La realtà giuridica del nostro Paese non lascia spazio a fraintendimenti: in Italia le persone singole e le coppie omosessuali non possono adottare (se non in casi particolari art.44) possono, invece, accogliere in affido (art. 2 Legge 183/84) con la piena consapevolezza che l’affido non sia da considerarsi una “scorciatoia” all’adozione: nemmeno quello sine die (a lungo termine).
Questa impossibilità da parte delle coppie omosessuali e delle persone singole, dal punto di vista giuridico, ad aprirsi a qualsiasi forma di genitorialità (procreazione eterologa e adozione), fa sì che spesso, purtroppo, l’affidamento sia visto (specie quello sine die) come una “adozione mascherata”.
Ma il desiderio legittimo di avere un Figlio nell’affido (anche sine die) non può essere ritenuto un diritto.
Essere genitori affidatari, infatti, non significa sostituirsi alla famiglia di origine, bensì essere una famiglia in più per il minore, una famiglia cui non è riconosciuta la responsabilità genitoriale e che pertanto può esercitare solo l’ordinaria amministrazione nei confronti del minore (quella straordinaria sarà esercitata da un tutore nominato dal Tribunale o dallo stesso genitore biologico art.5 Legge 184/83).
L’affido nasce proprio come strumento di prevenzione teso ad evitare il definitivo allontanamento del minore dal proprio nucleo familiare di origine: si tratta di un collocamento temporaneo del minore, fuori dalla propria famiglia di origine, nell’attesa che quest’ultima recuperi le proprie capacità genitoriali.
Come sottolineato dall’ex Autorità garante per l’infanzia e l’adolescenza (AGIA), Filomena Albano, nel corso della sua audizione, tutte le fonti nazionali e sovranazionali sottolineano la centralità della relazione affettiva tra i figli e i genitori. È per questo che l’allontanamento di un figlio dalla famiglia di origine deve costituire in ogni caso l’extrema ratio, praticabile solo laddove tutte le misure di sostegno al suo nucleo familiare non abbiano dato gli esiti sperati.

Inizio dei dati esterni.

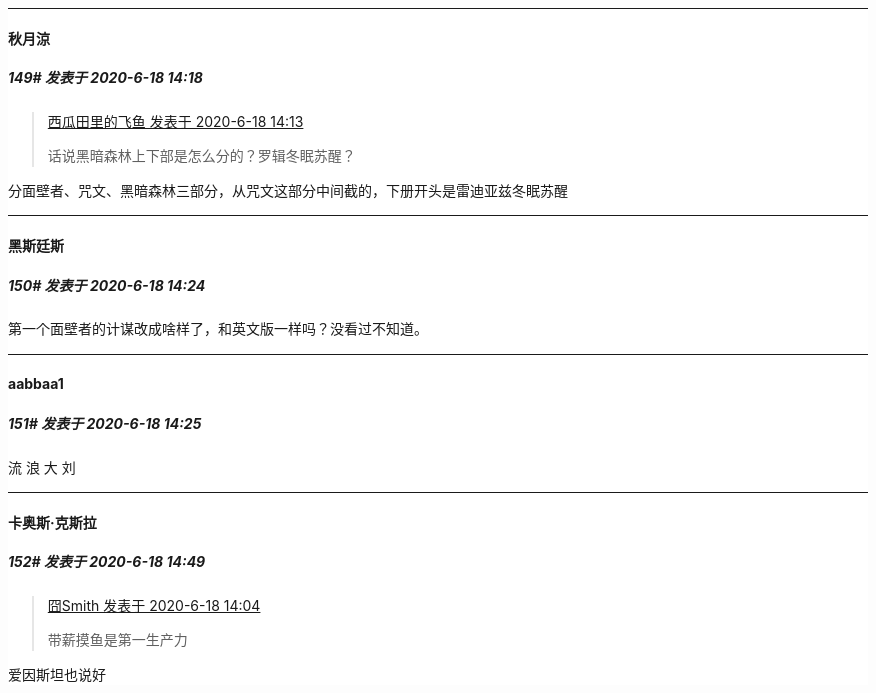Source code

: 





-----

####  秋月涼  
##### 149#       发表于 2020-6-18 14:18



<blockquote><a href="httphttps://bbs.saraba1st.com/2b/forum.php?mod=redirect&amp;goto=findpost&amp;pid=47850480&amp;ptid=1942265" target="_blank">西瓜田里的飞鱼 发表于 2020-6-18 14:13</a>

话说黑暗森林上下部是怎么分的？罗辑冬眠苏醒？</blockquote>
分面壁者、咒文、黑暗森林三部分，从咒文这部分中间截的，下册开头是雷迪亚兹冬眠苏醒







-----

####  黑斯廷斯  
##### 150#       发表于 2020-6-18 14:24




第一个面壁者的计谋改成啥样了，和英文版一样吗？没看过不知道。







-----

####  aabbaa1  
##### 151#       发表于 2020-6-18 14:25




流 浪 大 刘 







-----

####  卡奥斯·克斯拉  
##### 152#       发表于 2020-6-18 14:49



<blockquote><a href="httphttps://bbs.saraba1st.com/2b/forum.php?mod=redirect&amp;goto=findpost&amp;pid=47850366&amp;ptid=1942265" target="_blank">囧Smith 发表于 2020-6-18 14:04</a>

带薪摸鱼是第一生产力</blockquote>
爱因斯坦也说好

Può dunque affermarsi che tra i diritti costituzionalmente garantiti, da un lato, vi è quello del minore a crescere ed essere educato nella
propria famiglia, e dall’altro lo speculare diritto del genitore a poter crescere i propri figli, ecco perché, durante il collocamento extrafamiliare del minore, è previsto un adeguato sostegno alla famiglia d’origine (art.1 Legge 184/83).

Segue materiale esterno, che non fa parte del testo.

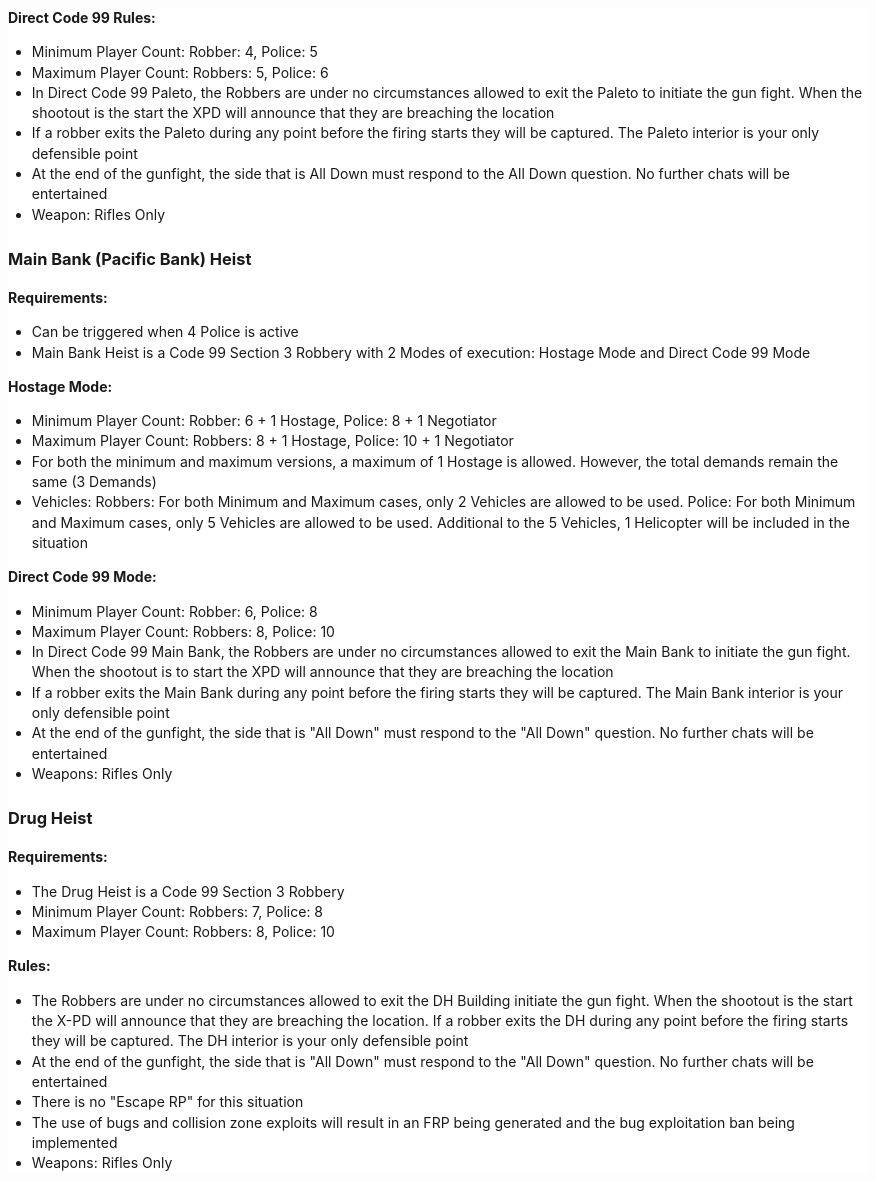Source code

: **Direct Code 99 Rules:**
- Minimum Player Count: Robber: 4, Police: 5
- Maximum Player Count: Robbers: 5, Police: 6
- In Direct Code 99 Paleto, the Robbers are under no circumstances allowed to exit the Paleto to initiate the gun fight. When the shootout is the start the XPD will announce that they are breaching the location
- If a robber exits the Paleto during any point before the firing starts they will be captured. The Paleto interior is your only defensible point
- At the end of the gunfight, the side that is All Down must respond to the All Down question. No further chats will be entertained
- Weapon: Rifles Only

### Main Bank (Pacific Bank) Heist
**Requirements:**
- Can be triggered when 4 Police is active
- Main Bank Heist is a Code 99 Section 3 Robbery with 2 Modes of execution: Hostage Mode and Direct Code 99 Mode

**Hostage Mode:**
- Minimum Player Count: Robber: 6 + 1 Hostage, Police: 8 + 1 Negotiator
- Maximum Player Count: Robbers: 8 + 1 Hostage, Police: 10 + 1 Negotiator
- For both the minimum and maximum versions, a maximum of 1 Hostage is allowed. However, the total demands remain the same (3 Demands)
- Vehicles: Robbers: For both Minimum and Maximum cases, only 2 Vehicles are allowed to be used. Police: For both Minimum and Maximum cases, only 5 Vehicles are allowed to be used. Additional to the 5 Vehicles, 1 Helicopter will be included in the situation

**Direct Code 99 Mode:**
- Minimum Player Count: Robber: 6, Police: 8
- Maximum Player Count: Robbers: 8, Police: 10
- In Direct Code 99 Main Bank, the Robbers are under no circumstances allowed to exit the Main Bank to initiate the gun fight. When the shootout is to start the XPD will announce that they are breaching the location
- If a robber exits the Main Bank during any point before the firing starts they will be captured. The Main Bank interior is your only defensible point
- At the end of the gunfight, the side that is "All Down" must respond to the "All Down" question. No further chats will be entertained
- Weapons: Rifles Only

### Drug Heist
**Requirements:**
- The Drug Heist is a Code 99 Section 3 Robbery
- Minimum Player Count: Robbers: 7, Police: 8
- Maximum Player Count: Robbers: 8, Police: 10

**Rules:**
- The Robbers are under no circumstances allowed to exit the DH Building initiate the gun fight. When the shootout is the start the X-PD will announce that they are breaching the location. If a robber exits the DH during any point before the firing starts they will be captured. The DH interior is your only defensible point
- At the end of the gunfight, the side that is "All Down" must respond to the "All Down" question. No further chats will be entertained
- There is no "Escape RP" for this situation
- The use of bugs and collision zone exploits will result in an FRP being generated and the bug exploitation ban being implemented
- Weapons: Rifles Only
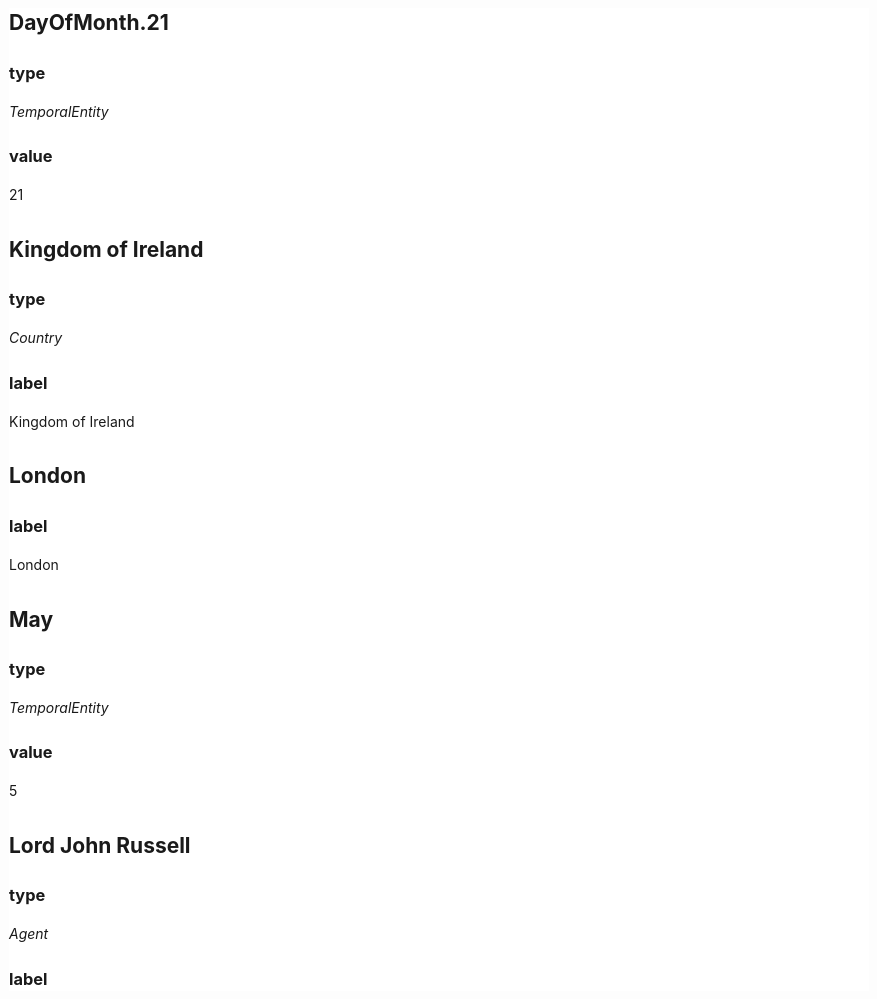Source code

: ## DayOfMonth.21

### type


*TemporalEntity*

### value


21

## Kingdom of Ireland

### type


*Country*

### label


Kingdom of Ireland

## London

### label


London

## May

### type


*TemporalEntity*

### value


5

## Lord John Russell

### type


*Agent*

### label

All’inserimento in casa del minore, quindi, i genitori affidatari (tutti, etero e non, coppie e single) potranno accogliere quest’ultimo COME un Figlio, ma non lo è.
Questo fragile equilibrio emotivo cui sono chiamati gli affidatari, diventa ancora più impegnativo negli affidi sine die, in quelli cioè dove gli affidatari accolgono i minori fino al compimento della maggiore età.

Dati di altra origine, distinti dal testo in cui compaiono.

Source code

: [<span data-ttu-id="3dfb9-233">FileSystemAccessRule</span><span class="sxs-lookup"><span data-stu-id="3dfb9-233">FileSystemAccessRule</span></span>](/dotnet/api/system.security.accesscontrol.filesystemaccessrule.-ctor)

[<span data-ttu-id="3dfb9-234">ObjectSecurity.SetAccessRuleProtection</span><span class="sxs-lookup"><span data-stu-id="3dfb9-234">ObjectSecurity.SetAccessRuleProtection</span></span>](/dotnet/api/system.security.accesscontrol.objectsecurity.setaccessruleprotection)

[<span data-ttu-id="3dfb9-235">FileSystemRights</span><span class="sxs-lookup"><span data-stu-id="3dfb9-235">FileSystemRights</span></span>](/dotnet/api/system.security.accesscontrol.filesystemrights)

Se, infatti, la Legge 149/01 (modifica della Legge 184/83) con l’art.4 aveva indicato come termine massimo previsto per l’affidamento 24 mesi (prorogabili dal TM nel caso in cui la sospensione dell’affidamento dovesse recare pregiudizio al minore), in realtà oggi in Italia la maggior parte degli affidi sono sine die. Affidi a tempo prolungato senza termine e possibilità di rientro nella famiglia di origine che costringono i protagonisti a soffrire di una cronica mancanza di identità di ruolo: il minore non può riconoscersi come Figlio di nessuna delle due famiglie (affidataria e di origine); i genitori (bio e affidatari) se sentono di esserlo interiormente, non lo sono poi dal punto di vista giuridico.
Secondo la relazione della Commissione parlamentare per l’infanzia e l’adolescenza del 17 gennaio 2018, 28.449 minori (tra zero e 17 anni) sono collocati fuori dalla famiglia di origine. Ebbene di questi ben oltre il 60% sono in affido da oltre due anni, anni in cui il minore vive in un limbo, non legittimamente riconosciuto nel suo ruolo di Figlio nella famiglia affidataria e costantemente aperto alla possibilità di far rientro in quella originaria.
L’affido quindi oggi, di fatto, si distingue dall’adozione non più per la “temporaneità dell’esperienza”, quanto per la pluralità di attori cui i genitori affidatari devono confrontarsi (Tribunale, Famiglia di origine, Tutore, Servizi sociali) e la cronica instabilità che famiglia biologica, minore e famiglia affidataria vivono.
L’affido sine die non è normato né istituzionalizzato: giuridicamente non esiste. Ed è proprio questo vuoto legislativo a farlo diventare
suscettibile delle più erronee interpretazioni, tra cui quella di immaginarlo come possibile alternativa all’adozione soprattutto per chi desidera un Figlio.